- **Problems and tasks**
1. In the account of a visit to Hanoi, list each adversary that the text says the Communist fighters fought, in the order given.
2. Write the next part of the Hanoi visit account below, picking up after its last sentence.

An Eerie Visit to Hanoi
FOR me, the sensation of landing in Hanoi on February 10 was the equivalent of stepping onto the moon. As over the course of a decade the war turned from a crusading mission into a national nightmare, the cool manipulators in Hanoi had exploited America’s hesitations and self-doubt. Pilgrimages of antiwar Americans to this Mecca of revolutionary rectitude became a regular event. North Vietnam successfully advertised itself as an innocent, peace-loving country sorely beset by brutal foreigners. Its negotiators in Paris perfected the ambiguous pronouncement that left the impression of great opportunities being lost by American administrations insufficiently dedicated to peace. Hanoi had understood that one of the major battlefields was in the minds of Americans, and it conducted the campaign brilliantly. One cannot deny respect for the fanatics who in their youth had dedicated themselves to Communism, had suffered heroically for their beliefs, had fought with single-minded devotion and courage first against the Japanese, then against the French, and finally against the Americans, exhausting all adversaries through the test of arms and psychological warfare.
We had forced a tenuous compromise from these zealots; but it took a greater act of faith than I was capable of to believe that they would abide willingly by an inconclusive outcome. The purpose of my journey to Hanoi in February 1973 was to encourage any tendencies that existed to favor peaceful reconstruction over continued warfare, to stabilize the peace insofar as prospects of American goodwill could do so, and to warn of the serious consequences should these hopes be disappointed.
The Boeing 707 of the Presidential fleet landed at Noi Bai military airfield, about fifty miles north of Hanoi. It was a gray, misty morning. The landscape around the airport was flat and desolate, pockmarked from our B-52 bombing that had destroyed most of the buildings and cratered the runways, though they had been patched up well enough to permit the plane to come to a bouncing stop.

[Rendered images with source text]
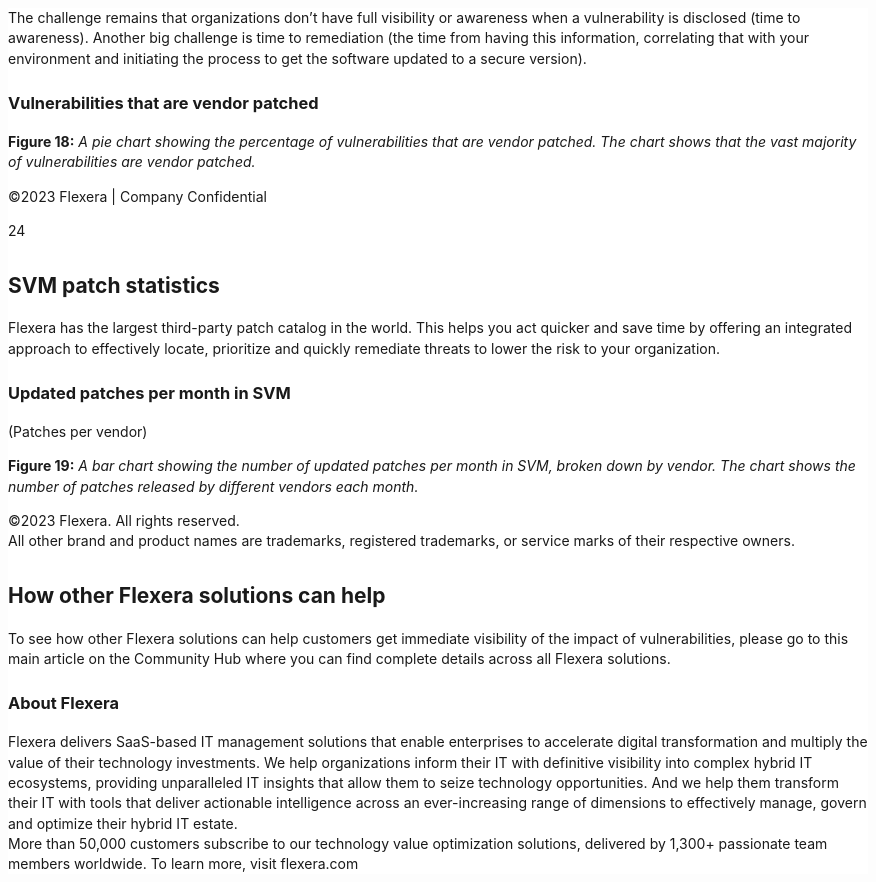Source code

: The challenge remains that organizations don’t have full visibility or awareness when a vulnerability 
is disclosed (time to awareness). Another big challenge is time to remediation (the time from having 
this information, correlating that with your environment and initiating the process to get the 
software updated to a secure version). 
### Vulnerabilities that are vendor patched
 
**Figure 18:** *A pie chart showing the percentage of vulnerabilities that are vendor patched. The chart shows that the vast majority of vulnerabilities are vendor patched.*
 
 
 
©2023 Flexera   |   Company Confidential 
 
24 
 
## SVM patch statistics
Flexera has the largest third-party patch catalog in the world. This helps you act quicker and save 
time by offering an integrated approach to effectively locate, prioritize and quickly remediate 
threats to lower the risk to your organization.  
### Updated patches per month in SVM
(Patches per vendor)
 
**Figure 19:** *A bar chart showing the number of updated patches per month in SVM, broken down by vendor. The chart shows the number of patches released by different vendors each month.*
 
 
 
 
©2023 Flexera. All rights reserved.  
All other brand and product names are trademarks, registered trademarks, or service marks of their respective owners. 
 
## How other Flexera solutions can help
To see how other Flexera solutions can help customers get immediate visibility of the impact of 
vulnerabilities, please go to this main article on the Community Hub where you can find complete 
details across all Flexera solutions. 
 
 
 
 
 
 
 
 
 
 
 
 
 
 
 
 
 
 
### About Flexera
Flexera delivers SaaS-based IT management solutions that enable enterprises to accelerate digital 
transformation and multiply the value of their technology investments. We help organizations inform 
their IT with definitive visibility into complex hybrid IT ecosystems, providing unparalleled IT insights 
that allow them to seize technology opportunities. And we help them transform their IT with tools 
that deliver actionable intelligence across an ever-increasing range of dimensions to effectively 
manage, govern and optimize their hybrid IT estate.  
More than 50,000 customers subscribe to our technology value optimization solutions, delivered by 
1,300+ passionate team members worldwide. To learn more, visit flexera.com
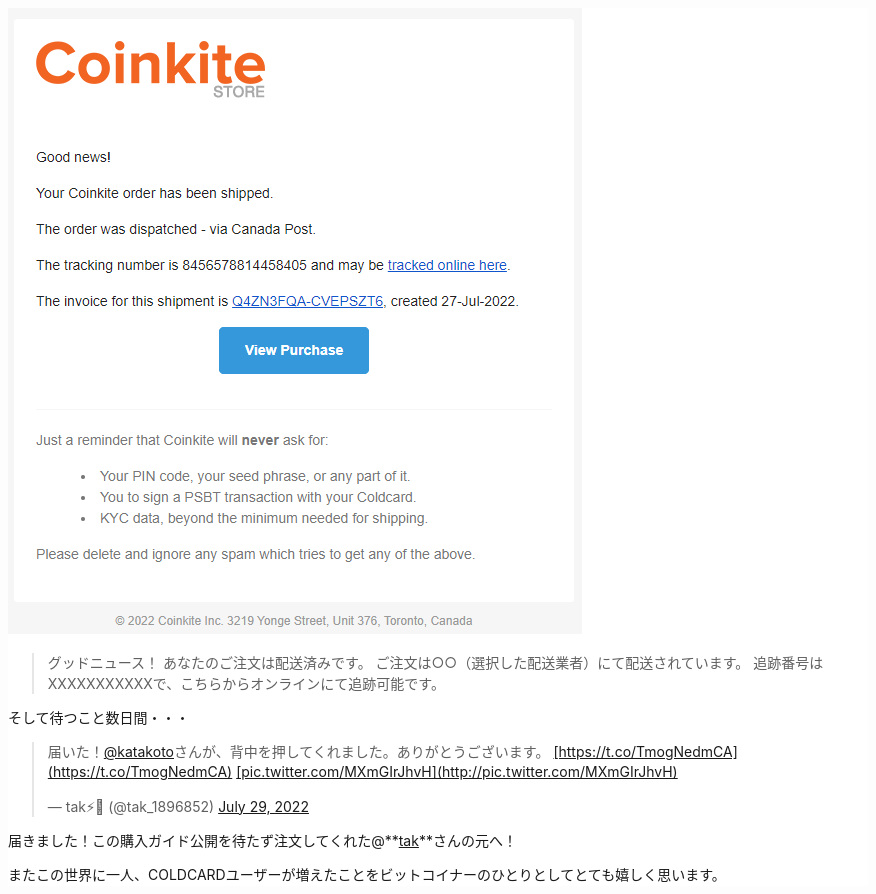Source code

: ![](/_images/ColdcardGuide02_19.png)

> グッドニュース！
あなたのご注文は配送済みです。
ご注文は○○（選択した配送業者）にて配送されています。
追跡番号はXXXXXXXXXXXで、こちらからオンラインにて追跡可能です。
>

そして待つこと数日間・・・

<blockquote class="twitter-tweet"><p lang="ja" dir="ltr">届いた！<a href="[https://twitter.com/katakoto?ref_src=twsrc^tfw](https://twitter.com/katakoto?ref_src=twsrc%5Etfw)">@katakoto</a>さんが、背中を押してくれました。ありがとうございます。 <a href="[https://t.co/TmogNedmCA](https://t.co/TmogNedmCA)">[https://t.co/TmogNedmCA](https://t.co/TmogNedmCA)</a> <a href="[https://t.co/MXmGIrJhvH](https://t.co/MXmGIrJhvH)">[pic.twitter.com/MXmGIrJhvH](http://pic.twitter.com/MXmGIrJhvH)</a></p>— tak⚡️🐾 (@tak_1896852) <a href="[https://twitter.com/tak_1896852/status/1553144272316014593?ref_src=twsrc^tfw](https://twitter.com/tak_1896852/status/1553144272316014593?ref_src=twsrc%5Etfw)">July 29, 2022</a></blockquote>

届きました！この購入ガイド公開を待たず注文してくれた@**[tak](https://twitter.com/tak_1896852)**さんの元へ！

またこの世界に一人、COLDCARDユーザーが増えたことをビットコイナーのひとりとしてとても嬉しく思います。
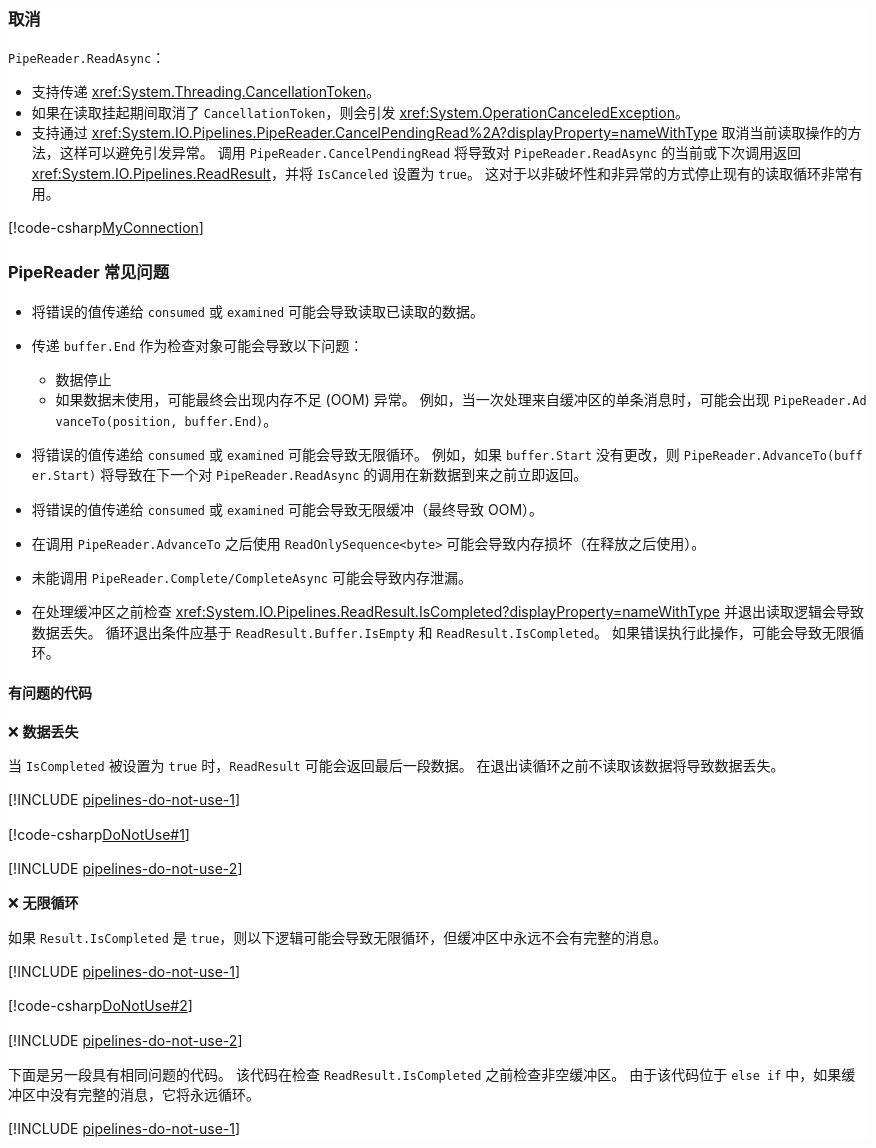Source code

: ### <a name="cancellation"></a>取消

`PipeReader.ReadAsync`：

* 支持传递 <xref:System.Threading.CancellationToken>。
* 如果在读取挂起期间取消了 `CancellationToken`，则会引发 <xref:System.OperationCanceledException>。
* 支持通过 <xref:System.IO.Pipelines.PipeReader.CancelPendingRead%2A?displayProperty=nameWithType> 取消当前读取操作的方法，这样可以避免引发异常。 调用 `PipeReader.CancelPendingRead` 将导致对 `PipeReader.ReadAsync` 的当前或下次调用返回 <xref:System.IO.Pipelines.ReadResult>，并将 `IsCanceled` 设置为 `true`。 这对于以非破坏性和非异常的方式停止现有的读取循环非常有用。

[!code-csharp[MyConnection](~/samples/snippets/csharp/pipelines/MyConnection.cs?name=snippet)]

<a name="gotchas"></a>

### <a name="pipereader-common-problems"></a>PipeReader 常见问题

* 将错误的值传递给 `consumed` 或 `examined` 可能会导致读取已读取的数据。
* 传递 `buffer.End` 作为检查对象可能会导致以下问题：

  * 数据停止
  * 如果数据未使用，可能最终会出现内存不足 (OOM) 异常。 例如，当一次处理来自缓冲区的单条消息时，可能会出现 `PipeReader.AdvanceTo(position, buffer.End)`。

* 将错误的值传递给 `consumed` 或 `examined` 可能会导致无限循环。 例如，如果 `buffer.Start` 没有更改，则 `PipeReader.AdvanceTo(buffer.Start)` 将导致在下一个对 `PipeReader.ReadAsync` 的调用在新数据到来之前立即返回。
* 将错误的值传递给 `consumed` 或 `examined` 可能会导致无限缓冲（最终导致 OOM）。
* 在调用 `PipeReader.AdvanceTo` 之后使用 `ReadOnlySequence<byte>` 可能会导致内存损坏（在释放之后使用）。
* 未能调用 `PipeReader.Complete/CompleteAsync` 可能会导致内存泄漏。
* 在处理缓冲区之前检查 <xref:System.IO.Pipelines.ReadResult.IsCompleted?displayProperty=nameWithType> 并退出读取逻辑会导致数据丢失。 循环退出条件应基于 `ReadResult.Buffer.IsEmpty` 和 `ReadResult.IsCompleted`。 如果错误执行此操作，可能会导致无限循环。

#### <a name="problematic-code"></a>有问题的代码

❌ **数据丢失**

当 `IsCompleted` 被设置为 `true` 时，`ReadResult` 可能会返回最后一段数据。 在退出读循环之前不读取该数据将导致数据丢失。

[!INCLUDE [pipelines-do-not-use-1](../../../includes/pipelines-do-not-use-1.md)]

[!code-csharp[DoNotUse#1](~/samples/snippets/csharp/pipelines/DoNotUse.cs?name=snippet)]

[!INCLUDE [pipelines-do-not-use-2](../../../includes/pipelines-do-not-use-2.md)]

❌ **无限循环**

如果 `Result.IsCompleted` 是 `true`，则以下逻辑可能会导致无限循环，但缓冲区中永远不会有完整的消息。

[!INCLUDE [pipelines-do-not-use-1](../../../includes/pipelines-do-not-use-1.md)]

[!code-csharp[DoNotUse#2](~/samples/snippets/csharp/pipelines/DoNotUse.cs?name=snippet2)]

[!INCLUDE [pipelines-do-not-use-2](../../../includes/pipelines-do-not-use-2.md)]

下面是另一段具有相同问题的代码。 该代码在检查 `ReadResult.IsCompleted` 之前检查非空缓冲区。 由于该代码位于 `else if` 中，如果缓冲区中没有完整的消息，它将永远循环。

[!INCLUDE [pipelines-do-not-use-1](../../../includes/pipelines-do-not-use-1.md)]
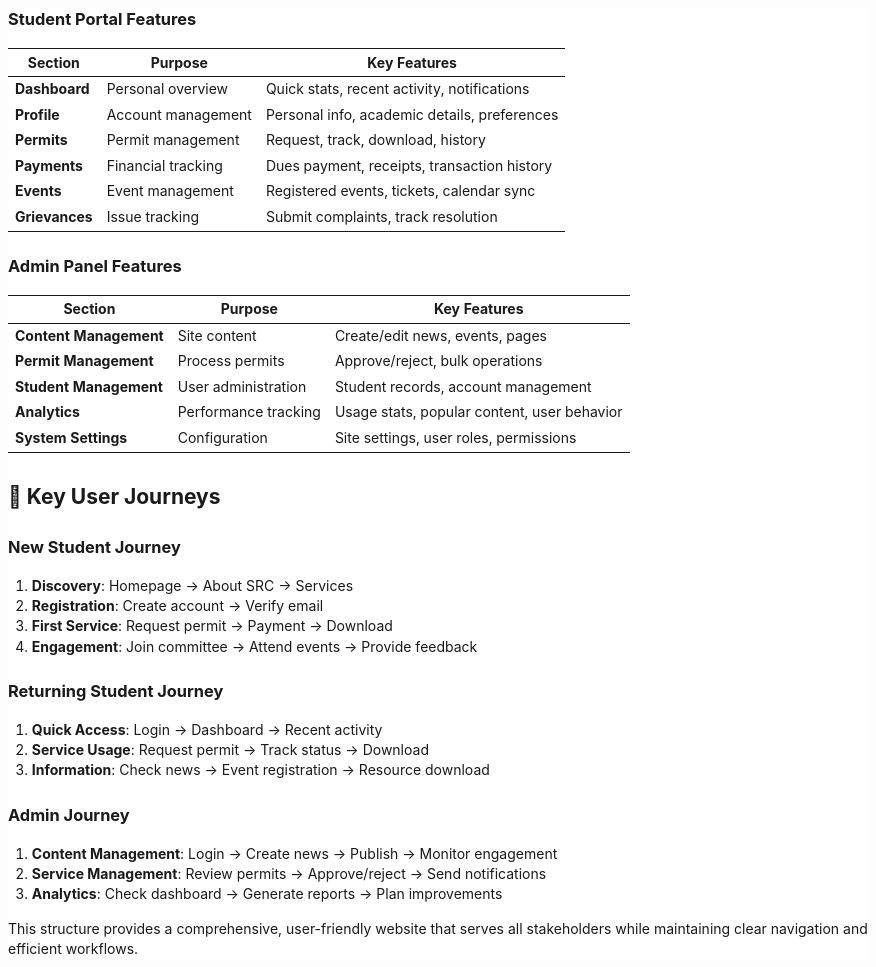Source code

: 
### **Student Portal Features**

| Section | Purpose | Key Features
|-----|-----|-----
| **Dashboard** | Personal overview | Quick stats, recent activity, notifications
| **Profile** | Account management | Personal info, academic details, preferences
| **Permits** | Permit management | Request, track, download, history
| **Payments** | Financial tracking | Dues payment, receipts, transaction history
| **Events** | Event management | Registered events, tickets, calendar sync
| **Grievances** | Issue tracking | Submit complaints, track resolution


### **Admin Panel Features**

| Section | Purpose | Key Features
|-----|-----|-----
| **Content Management** | Site content | Create/edit news, events, pages
| **Permit Management** | Process permits | Approve/reject, bulk operations
| **Student Management** | User administration | Student records, account management
| **Analytics** | Performance tracking | Usage stats, popular content, user behavior
| **System Settings** | Configuration | Site settings, user roles, permissions


## 🎯 **Key User Journeys**

### **New Student Journey**

1. **Discovery**: Homepage → About SRC → Services
2. **Registration**: Create account → Verify email
3. **First Service**: Request permit → Payment → Download
4. **Engagement**: Join committee → Attend events → Provide feedback


### **Returning Student Journey**

1. **Quick Access**: Login → Dashboard → Recent activity
2. **Service Usage**: Request permit → Track status → Download
3. **Information**: Check news → Event registration → Resource download


### **Admin Journey**

1. **Content Management**: Login → Create news → Publish → Monitor engagement
2. **Service Management**: Review permits → Approve/reject → Send notifications
3. **Analytics**: Check dashboard → Generate reports → Plan improvements


This structure provides a comprehensive, user-friendly website that serves all stakeholders while maintaining clear navigation and efficient workflows.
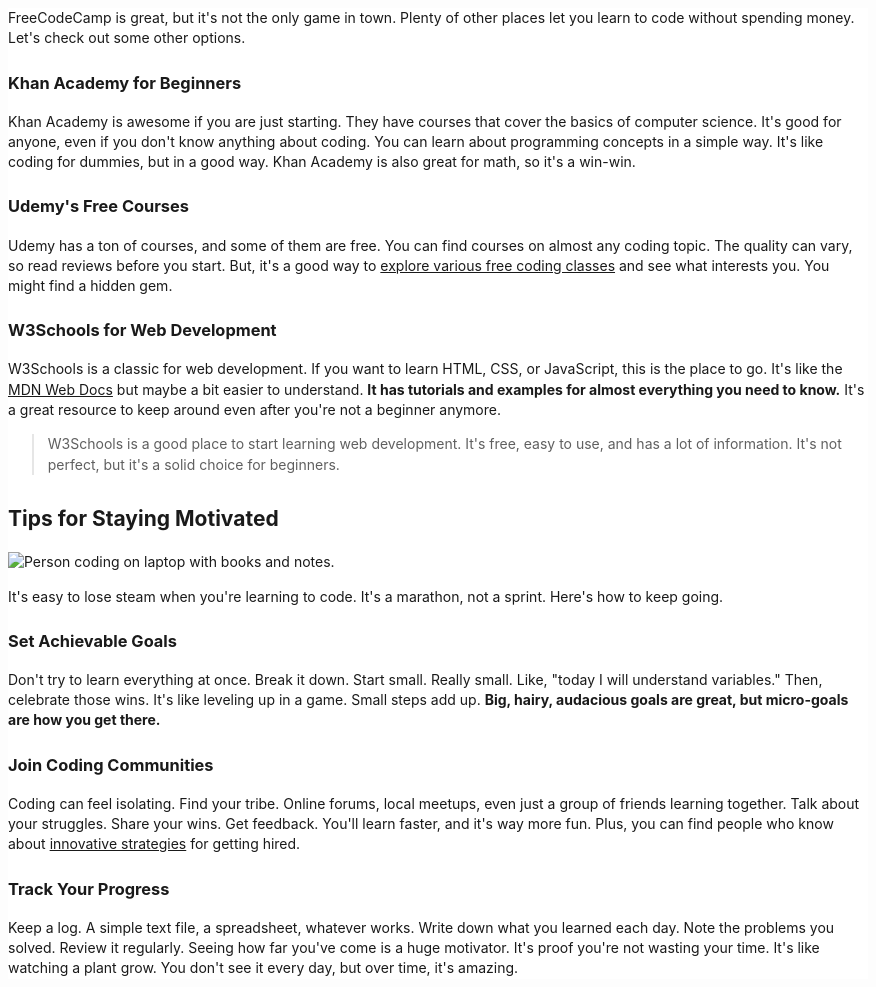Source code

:FreeCodeCamp is great, but it's not the only game in town. Plenty of other places let you learn to code without spending money. Let's check out some other options.

### Khan Academy for Beginners

Khan Academy is awesome if you are just starting. They have courses that cover the basics of computer science. It's good for anyone, even if you don't know anything about coding. You can learn about programming concepts in a simple way. It's like coding for dummies, but in a good way. Khan Academy is also great for math, so it's a win-win.

### Udemy's Free Courses

Udemy has a ton of courses, and some of them are free. You can find courses on almost any coding topic. The quality can vary, so read reviews before you start. But, it's a good way to [explore various free coding classes](https://elital.jetthoughts.com/blog/essential-tips-for-becoming-a-successful-freelance-software-developer-in-2025/) and see what interests you. You might find a hidden gem.

### W3Schools for Web Development

W3Schools is a classic for web development. If you want to learn HTML, CSS, or JavaScript, this is the place to go. It's like the [MDN Web Docs](https://developer.mozilla.org/en-US/) but maybe a bit easier to understand. **It has tutorials and examples for almost everything you need to know.** It's a great resource to keep around even after you're not a beginner anymore.

> W3Schools is a good place to start learning web development. It's free, easy to use, and has a lot of information. It's not perfect, but it's a solid choice for beginners.

## Tips for Staying Motivated

![Person coding on laptop with books and notes.](https://contenu.nyc3.digitaloceanspaces.com/journalist/ac67f89f-6b66-4b7d-8ff9-64a9467958cf/thumbnail.jpeg)

It's easy to lose steam when you're learning to code. It's a marathon, not a sprint. Here's how to keep going.

### Set Achievable Goals

Don't try to learn everything at once. Break it down. Start small. Really small. Like, "today I will understand variables." Then, celebrate those wins. It's like leveling up in a game. Small steps add up. **Big, hairy, audacious goals are great, but micro-goals are how you get there.**

### Join Coding Communities

Coding can feel isolating. Find your tribe. Online forums, local meetups, even just a group of friends learning together. Talk about your struggles. Share your wins. Get feedback. You'll learn faster, and it's way more fun. Plus, you can find people who know about [innovative strategies](https://elital.jetthoughts.com/blog/top-strategies-to-hire-software-developers-in-2025/) for getting hired.

### Track Your Progress

Keep a log. A simple text file, a spreadsheet, whatever works. Write down what you learned each day. Note the problems you solved. Review it regularly. Seeing how far you've come is a huge motivator. It's proof you're not wasting your time. It's like watching a plant grow. You don't see it every day, but over time, it's amazing.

- **Answers by item number**
1. the Japanese, the French, the Americans

2.
Le Duc Tho greeted me almost affectionately. That dour, dedicated revolutionary and I had developed a curious relationship over the nearly four years of secret meetings in Paris. On one level he undoubtedly hated me as the representative of an “imperialist” power seeking to deprive North Vietnam of what it considered its birthright — hegemony over all of Indochina. As a professional Leninist he despised the bourgeois values of compromise I put forward. And there were times that I deeply resented how he sought to manipulate our public opinion and shatter our self-respect; the effrontery of his deceptions inside and outside the conference room could be enraging. At the same time I admired Le Duc Tho’s subtlety, his acumen, his iron self-discipline. In all the years of negotiation with me he never lost his poise; he never made a mistake. Nor did he abandon his courtesy — except once, in May 1972, when, carried away by the prospect of seemingly imminent victory, he was tempted into insolence.6 He had stonewalled ingeniously for three years. And when the occasion to settle had been imposed by Hanoi’s defeats in 1972, he did so with flexibility and speed.
What Le Duc Tho’s real views of me were must await Hanoi’s adoption of a Freedom of Information Act. Toward the end, at any rate, he thought it expedient to maintain the facade of cordiality. He greeted me at the military airfield with friendly smiles, almost as if it were a reunion of veterans of some ancient conflict. He took me by the hand to a shabby little barracks beside the tarmac, its windows blown out. After light banter over tea, we boarded a Soviet An-24 light transport aircraft for the twenty-minute flight to Gia Lam International Airport nearer Hanoi, another landmark familiar to me from years of military briefings. (The 707 could not land at Gia Lam because its runways were not long enough.)
Gia Lam was heavily damaged; B-52s had scored a direct hit on its main runway. Only the front facade of the control tower was standing; one could look up through its windows and see the sky behind. We were greeted by other officials and set off in a motorcade of Soviet Volga sedans to the city. As it turned out these were virtually the only automobiles I saw during my visit.
Both airports were on the north side of the Red River. Hanoi lay on the south side looking like a sleepy French provincial town. The river could be crossed only by pontoon bridges; the famous steel-girdered Paul Doumer (or Red River) Bridge, so frequently cited as proof of the ineffectiveness of our air campaign, had finally collapsed under the onslaught of the Christmas bombing.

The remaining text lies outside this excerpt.